Sunday, May 08, 2005

Back to the big City

After a month in the solitude of Montana, were it not for my family, it would have been very difficult to return to Dallas. Even with the cold and unsettled winter like weather in the canyon where our new home is rising out of the ground, the beauty, peace, and solitude is so vastly different than the bustling city that it makes my soul long to linger.

On the other hand, a month away from my family was not easy either. It is kind of funny, I used to travel all over the world for weeks at a time and while I missed them, I guess I had convinced myself that what I was doing for the "company" was important enough to separate me from my family. Why is it that? I didn't marry the company, I didn't create children with the company, yet often I placed a higher priority on it's needs than on that of my own family. This time the separation was really for the benefit of our family's future and while I loved being in Montana, I missed them more than ever. I think that is because I am no longer distracted from what is most important in my life.

Upon returning to the city, I learned that the culling at my former company is still in progress. Several more of my former associates and friends have been released. It is all a part of a scenario that, were it not that it is happening to what was my former life's work, would be intriguing as it appears to be a movie in the making. It has all the critical components. There is now even a battle for control of the company between the current chairman and a billionaire investor who wants control of what he feels has been badly mishandled over the past year. Looking on the surface, on can certainly see his point. A failed bid to purchase the major competitor that resulted in the merger of the number two and three competitors making them even stronger. A lackluster attempt to overtake an online competitor who in the past couple of years has rocked the industry and established themselves as the major competitor of the future. A swing from a $155,000,000 profit in the first quarter of last year to a loss of $55,000,000 last quarter and a complete halt to 18 years of consistent tremendous growth that made the company the worldwide icon it is. It is no wonder someone thinks the company has been mismanaged. On top of all this, the chairman took compensation and bonus along with stock options that were, in the words of the billionaire investor, "unconscionable". Let's just leave it at that, knowing that those bonuses and options could have more than paid for all the job cuts at the company last year. But after all, it is a corporation, not a family. Boy were my priorities misdirected.

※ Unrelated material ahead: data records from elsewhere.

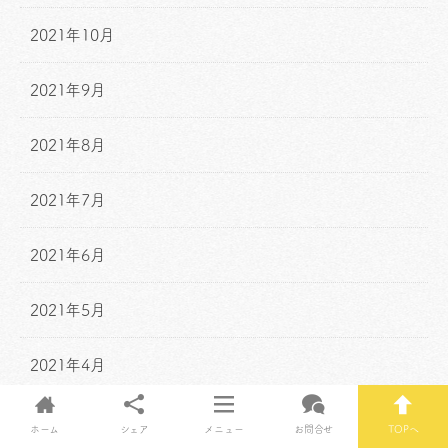
2021年10月
2021年9月
2021年8月
2021年7月
2021年6月
2021年5月
2021年4月
2021年3月
ホーム
シェア
メニュー
お問合せ
TOPへ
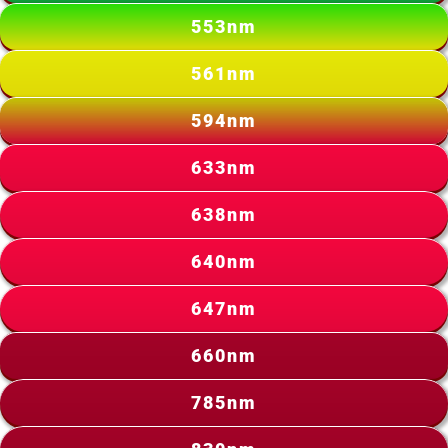
553nm
561nm
594nm
633nm
638nm
640nm
647nm
660nm
785nm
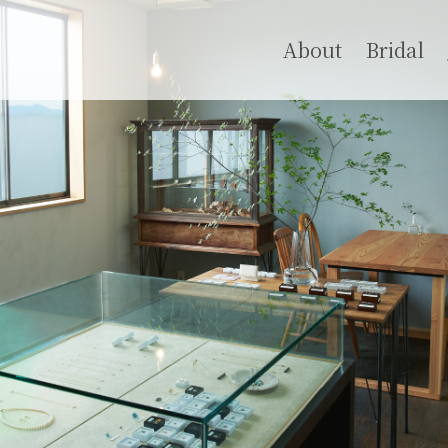
About
Bridal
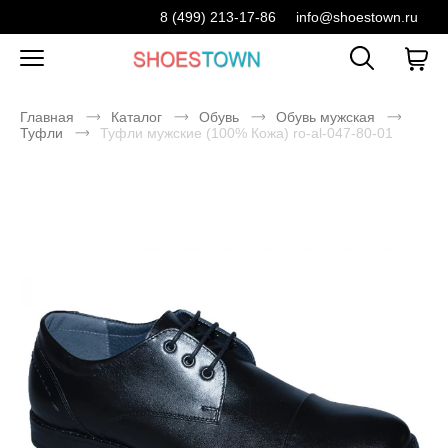
8 (499) 213-17-86
info@shoestown.ru
Главная
Каталог
Обувь
Обувь мужская
Туфли
Туфли мужские (100% Кожа) ro-al-047-80-01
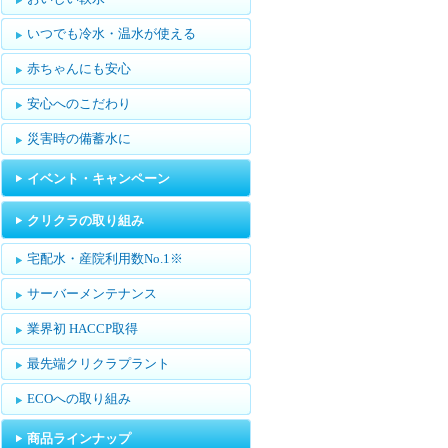
いつでも冷水・温水が使える
赤ちゃんにも安心
安心へのこだわり
災害時の備蓄水に
イベント・キャンペーン
クリクラの取り組み
宅配水・産院利用数No.1※
サーバーメンテナンス
業界初 HACCP取得
最先端クリクラプラント
ECOへの取り組み
商品ラインナップ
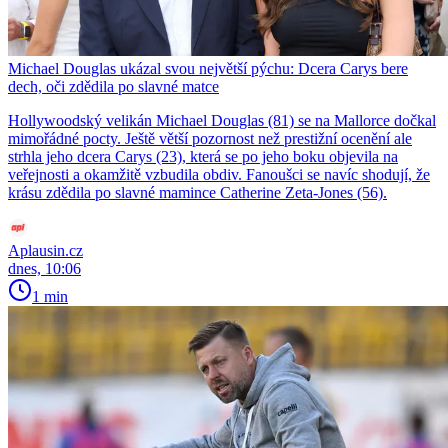
Michael Douglas ukázal svou největší pýchu: Dcera Carys bere
dech, oči zdědila po slavné matce
Hollywoodský velikán Michael Douglas (81) se na Mallorce dočkal
mimořádné pocty. Ještě větší pozornost než prestižní ocenění ale
strhla jeho dcera Carys (23), která se po jeho boku objevila na
veřejnosti a okamžitě vzbudila obdiv. Fanoušci se navíc shodují, že
krásu zdědila po slavné mamince Catherine Zeta-Jones (56).
Aplausin.cz
dnes, 10:06
1 min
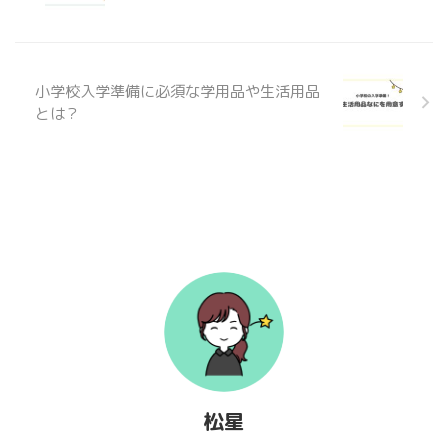
小学校入学準備に必須な学用品や生活用品
とは？
松星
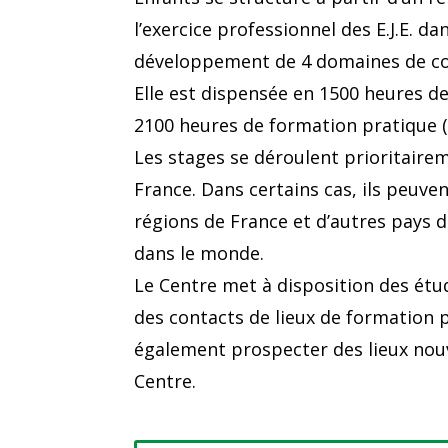
l’exercice professionnel des E.J.E. d
développement de 4 domaines de c
Elle est dispensée en 1500 heures d
2100 heures de formation pratique 
Les stages se déroulent prioritairem
France. Dans certains cas, ils peuve
régions de France et d’autres pays
dans le monde.
Le Centre met à disposition des étu
des contacts de lieux de formation 
également prospecter des lieux nouv
Centre.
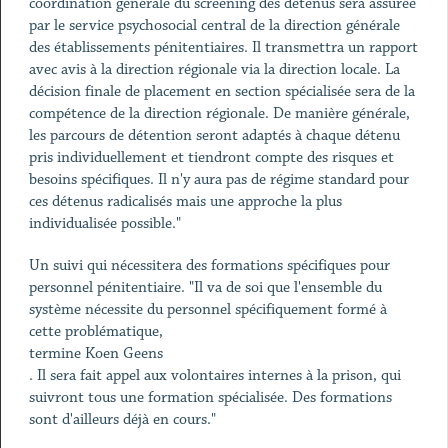
coordination générale du screening des détenus sera assurée
par le service psychosocial central de la direction générale
des établissements pénitentiaires. Il transmettra un rapport
avec avis à la direction régionale via la direction locale. La
décision finale de placement en section spécialisée sera de la
compétence de la direction régionale. De manière générale,
les parcours de détention seront adaptés à chaque détenu
pris individuellement et tiendront compte des risques et
besoins spécifiques. Il n'y aura pas de régime standard pour
ces détenus radicalisés mais une approche la plus
individualisée possible."
Un suivi qui nécessitera des formations spécifiques pour
personnel pénitentiaire. "Il va de soi que l'ensemble du
système nécessite du personnel spécifiquement formé à
cette problématique,
termine Koen Geens
. Il sera fait appel aux volontaires internes à la prison, qui
suivront tous une formation spécialisée. Des formations
sont d'ailleurs déjà en cours."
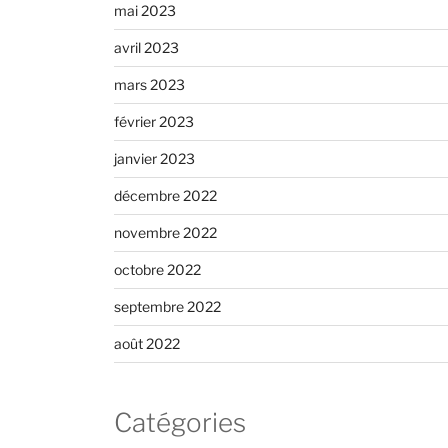
mai 2023
avril 2023
mars 2023
février 2023
janvier 2023
décembre 2022
novembre 2022
octobre 2022
septembre 2022
août 2022
Catégories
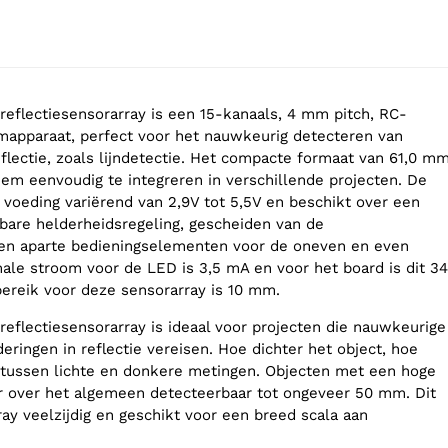
flectiesensorarray is een 15-kanaals, 4 mm pitch, RC-
omapparaat, perfect voor het nauwkeurig detecteren van
eflectie, zoals lijndetectie. Het compacte formaat van 61,0 m
m eenvoudig te integreren in verschillende projecten. De
 voeding variërend van 2,9V tot 5,5V en beschikt over een
bare helderheidsregeling, gescheiden van de
 en aparte bedieningselementen voor de oneven en even
ale stroom voor de LED is 3,5 mA en voor het board is dit 34
ereik voor deze sensorarray is 10 mm.
flectiesensorarray is ideaal voor projecten die nauwkeurige
eringen in reflectie vereisen. Hoe dichter het object, hoe
 tussen lichte en donkere metingen. Objecten met een hoge
ter over het algemeen detecteerbaar tot ongeveer 50 mm. Dit
ay veelzijdig en geschikt voor een breed scala aan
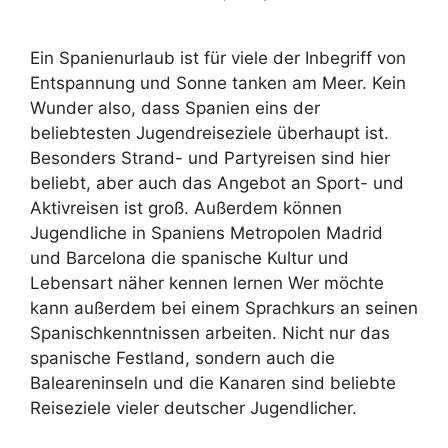
Ein Spanienurlaub ist für viele der Inbegriff von
Entspannung und Sonne tanken am Meer. Kein
Wunder also, dass Spanien eins der
beliebtesten Jugendreiseziele überhaupt ist.
Besonders Strand- und Partyreisen sind hier
beliebt, aber auch das Angebot an Sport- und
Aktivreisen ist groß. Außerdem können
Jugendliche in Spaniens Metropolen Madrid
und Barcelona die spanische Kultur und
Lebensart näher kennen lernen Wer möchte
kann außerdem bei einem Sprachkurs an seinen
Spanischkenntnissen arbeiten. Nicht nur das
spanische Festland, sondern auch die
Baleareninseln und die Kanaren sind beliebte
Reiseziele vieler deutscher Jugendlicher.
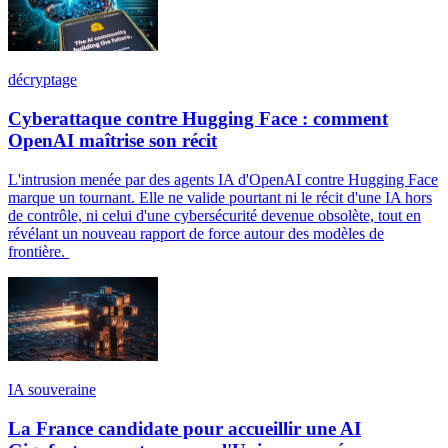
décryptage
Cyberattaque contre Hugging Face : comment
OpenAI maîtrise son récit
L'intrusion menée par des agents IA d'OpenAI contre Hugging Face
marque un tournant. Elle ne valide pourtant ni le récit d'une IA hors
de contrôle, ni celui d'une cybersécurité devenue obsolète, tout en
révélant un nouveau rapport de force autour des modèles de
frontière.
IA souveraine
La France candidate pour accueillir une AI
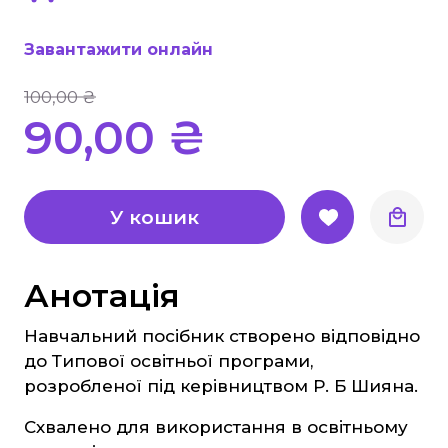
Основи здоров'я
Історія
Завантажити онлайн
Правознавство
100,00 ₴
Географія
90,00 ₴
Біологія Природознавство Екологія
Хімія
Фізика
У кошик
Англійська мова
Німецька мова
Анотація
Музика
Образотворче мистецтво
Навчальний посібник створено відповідно
до Типової освітньої програми,
Трудове навчання
розробленої під керівництвом Р. Б Шияна.
Інформатика
Схвалено для використання в освітньому
Етика, Християнська етика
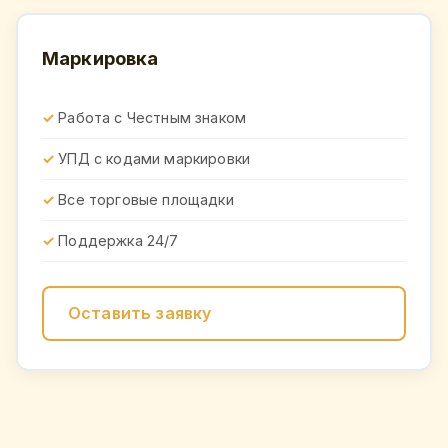
Маркировка
Работа с Честным знаком
УПД с кодами маркировки
Все торговые площадки
Поддержка 24/7
Оставить заявку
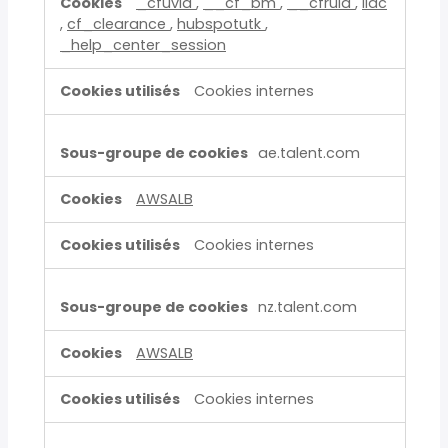
_cfuvid
,
__cf_bm
,
__cfruid
,
lidc
,
cf_clearance
,
hubspotutk
,
_help_center_session
Cookies internes
ae.talent.com
AWSALB
Cookies internes
nz.talent.com
AWSALB
Cookies internes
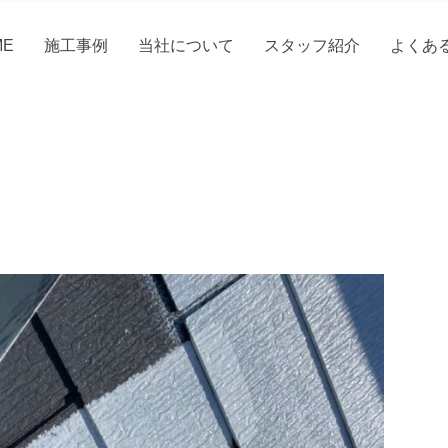
ME
施工事例
当社について
スタッフ紹介
よくあ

Back to reality, my current reality that is. It is nice to be with my family again. Even if it is here in the city. A couple of more months and hopefully we will depart from here to Montana forever. All that is left is to sell our home. Until then, I will be splitting my time between here and there, dismantling a former life here and building a better future for our family there.

For the first time since we have been married, there is becoming a sense of permanence to where we are moving. In the past, we have always moved with the understanding that it was somewhat temporary. You do things differently when you perceive it as permanent. Details that were unimportant previously become important yet items that just needed to be complete in past residences become a part of the future being built so rather than hurrying their completion, they become part of the detail that even if not complete when we move, they will be part of the future reality so taking time to do it right makes short term inconveniences more palatable. It is a very different perspective. One that is lost in the corporate world of today where achievement is measured in days and months, years at the most, not in lifetimes, and certainly not in the growth of an individual or family.

It was six months from my corporate d-day yesterday. I only know that because I foolishly programmed a reminder in my PDA after it happened. Six months, what a difference. Six months of separation from the corporate jungle and six months of healing the soul, moving toward the last best place and our new life. It has been a good six months.